En ese sentido, Cerra planteó que "lo que se avecina económicamente es realmente muy complicado, y frente a esto, el gobierno, los gremios y las empresas tendremos que tener la suficiente sabiduría y conciencia para poder explorar salidas", dijo y vaticinó que la discusión paritaria que históricamente se agiliza en estos tiempos quedará en un segundo plano. "La paritaria tiene que ver con llevar un plato de comida, pero si no hay trabajo no tenemos paritaria, por eso no me imagino hoy el escenario de discusión salarial, lo único que imagino es ver como conservamos los puestos de trabajo", sentenció.
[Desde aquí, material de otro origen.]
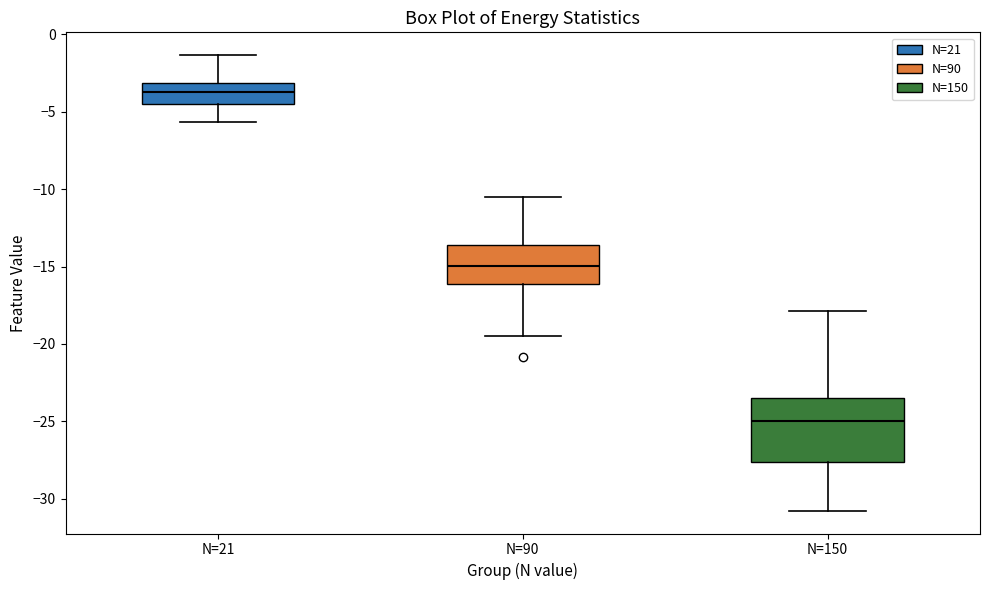

Which box has the lowest median line?

N=150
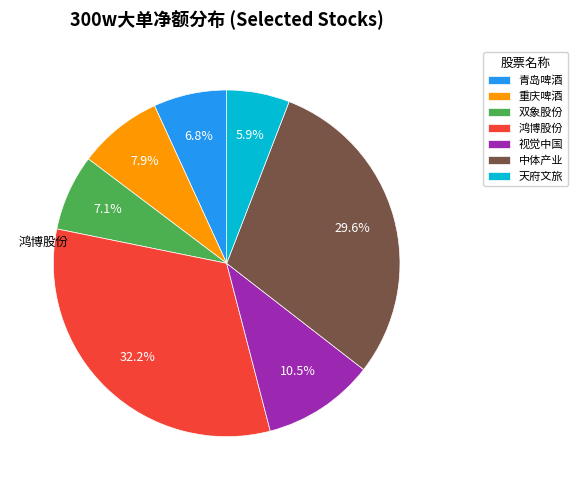

Does any single category account for the majority?

No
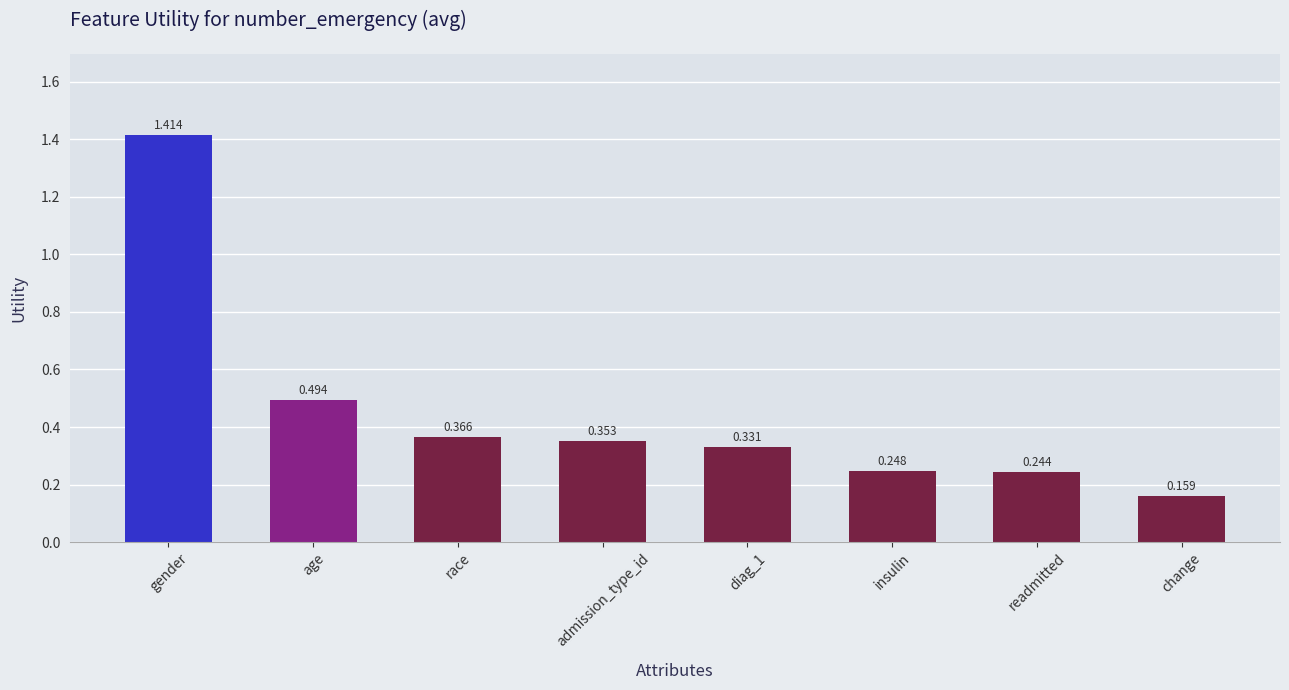

Which category has the highest value across all series?

gender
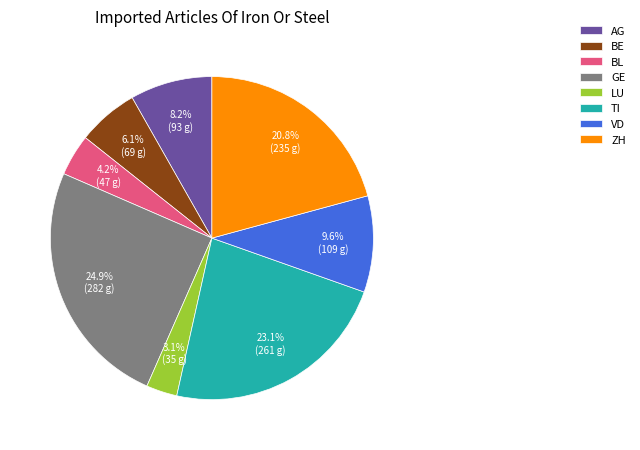

To the nearest percent, what portion does GE represent?

25%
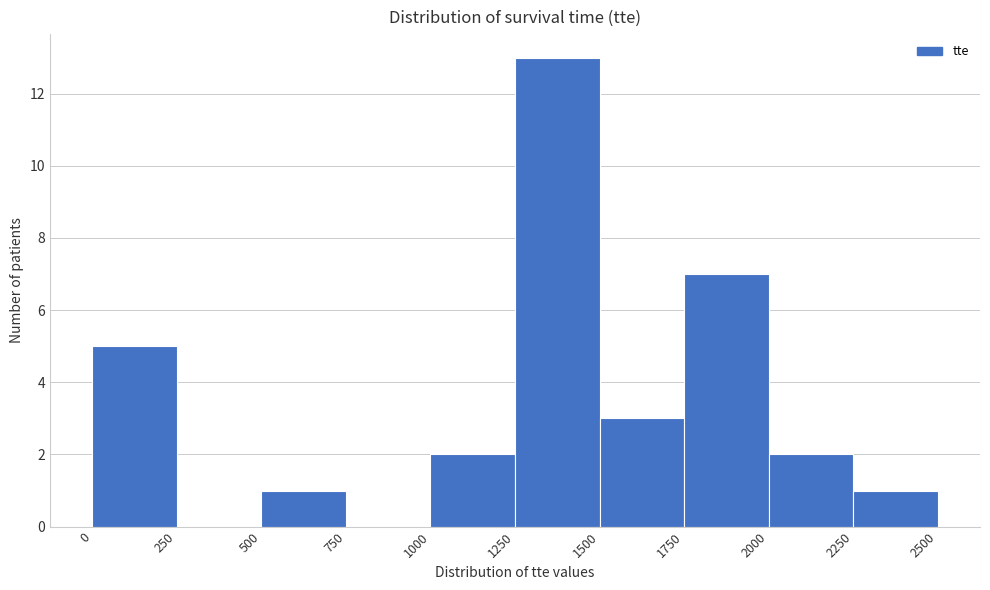

Over which range of the x-axis is the bar tallest?

1250 to 1500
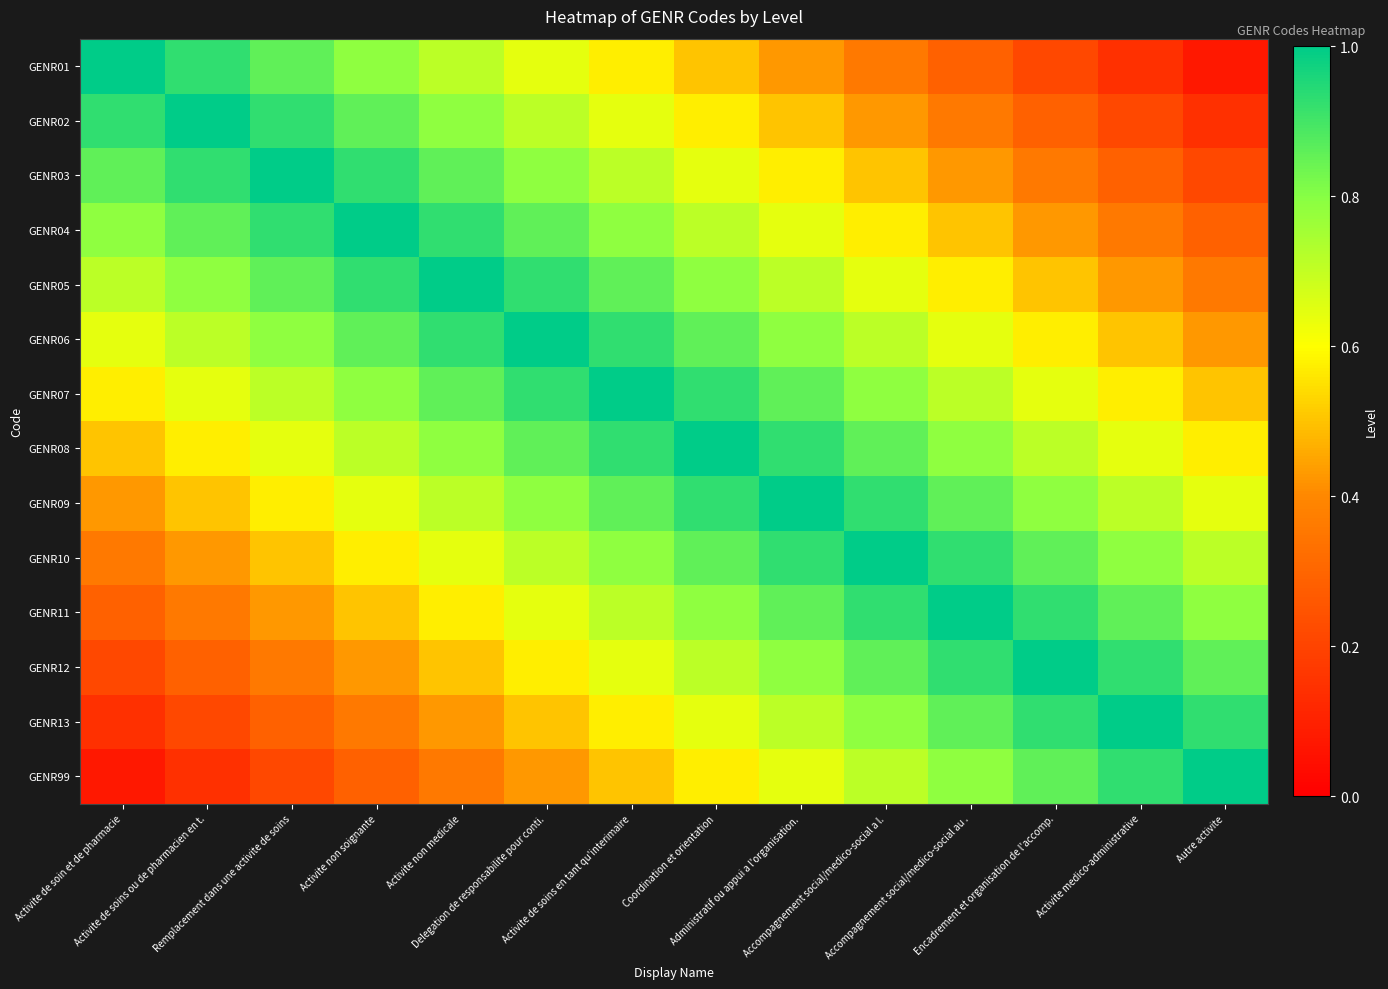

At which category does the chart reach its minimum across all series?

Autre activite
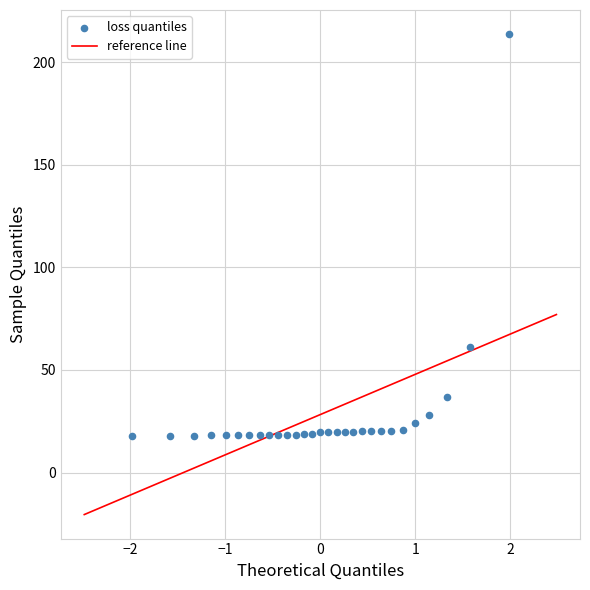

What is the range of X values (max minus min)?

4.0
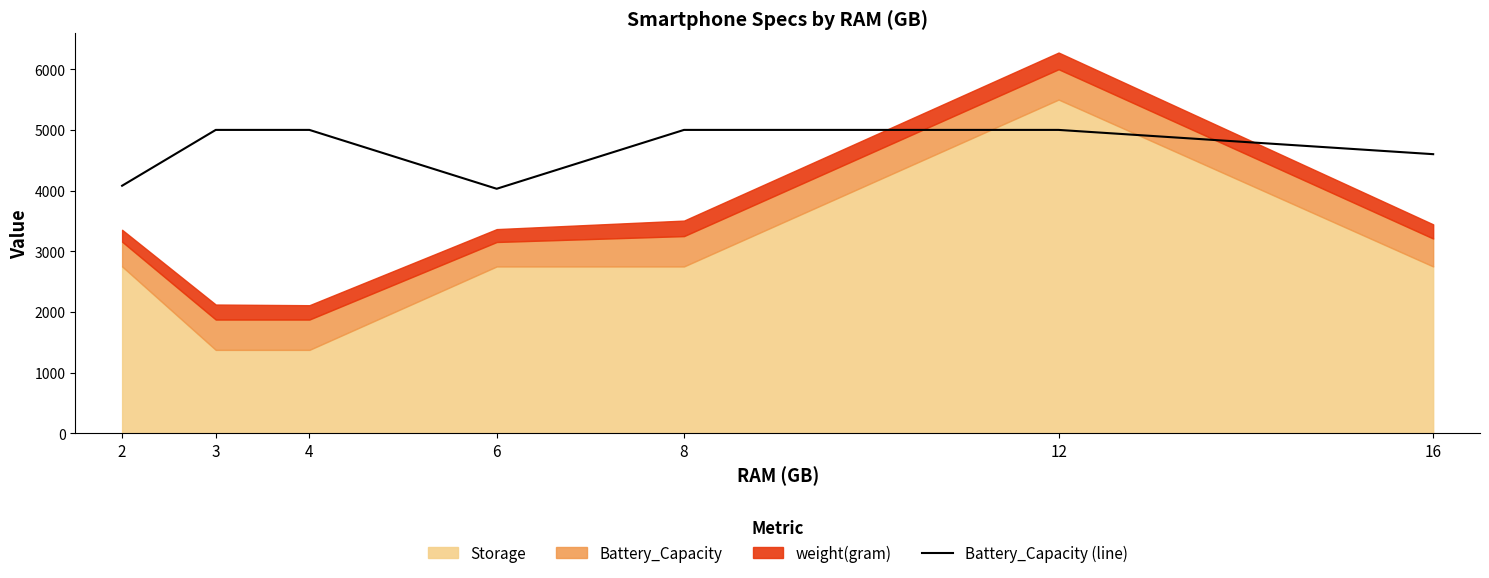

Between 6 and 8, which is larger?

8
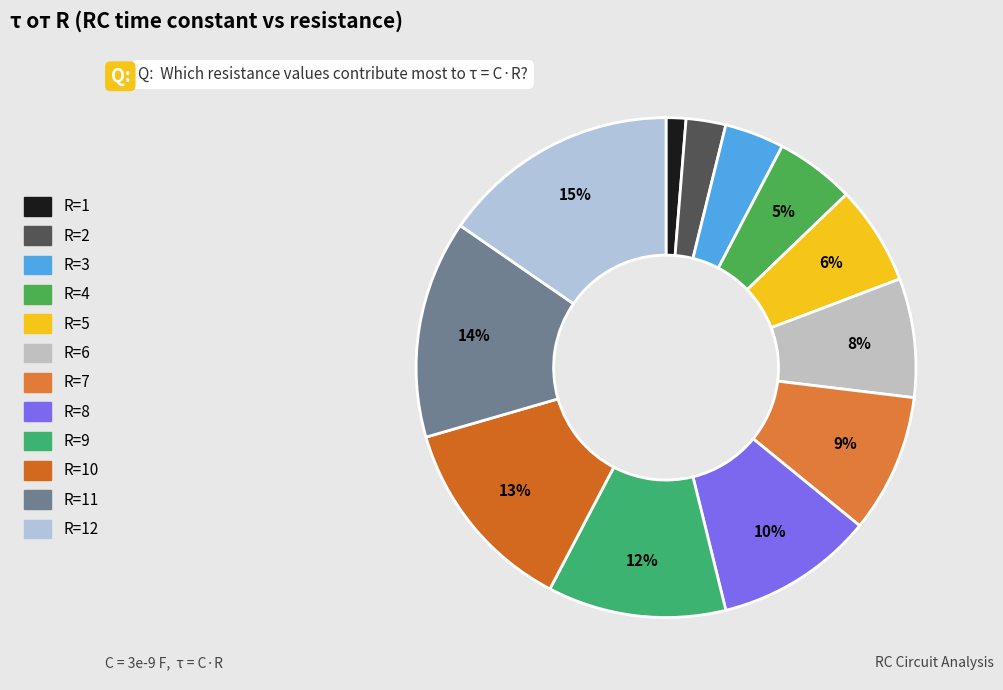

Which slice is the smallest?

R=1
La defensa del empleo y la paritaria

Así como el gobierno nacional dejó en un segundo plano la renegociación de la deuda, que se planteaba como el objetivo prioritario apenas asumió Alberto Fernández, para algunos gremios la discusión paritaria de este año seguirá el mismo camino. “Hoy estamos abocados exclusivamente a ver cómo podemos conservar los puestos de trabajo”, dijo el abogado de la UOM local, Pablo Cerra y dijo que no se trata de un “juicio de valor” sino de “algo meramente descriptivo de la realidad”. En este escenario para el abogado la prioridad es “tratar de evitar las empresas cierren y lograr que los trabajadores tengan trabajo”. En cambio, desde la posición de la Central de Trabajadorxs de la Argentina Autónoma (CTAA) regional Rosario. “Las paritarias no pueden esperar, porque en el derecho al salario digno se juega también el derecho a la salud”, dijo la organización en un comunicado.

CTAA: “Las paritarias no pueden esperar”

La emergencia por la pandemia no sólo puso el alerta sobre las fuentes de trabajo que se pierden, sino además sobre las condiciones del empleo en la región. En ese marco, la Central de Trabajadores de la Argentina Autónoma (CTAA) regional Rosario planteó que, ante la crisis sanitaria, “no puede soslayarse que la percarización laboral vulnerabiliza contingentes enormes, tanto en el sector público como privado, exponiéndolos a mayores riesgos de manera multifocal (por carencia de salarios dignos, falta de elementos de seguridad, jornadas extendidas sin control, violación de decretos y normativas, etcétera).

En ese marco, apelan al cumplimiento de la ley 12.913/2008 de comités mixtos de seguridad e higiene. “Desde la CTAA Rosario vamos a sostener las luchas, la pelea por las conquistas de derechos”, dijo el texto y señaló que “las paritarias no pueden esperar, porque en el derecho al salario digno se juega también el derecho a la salud”.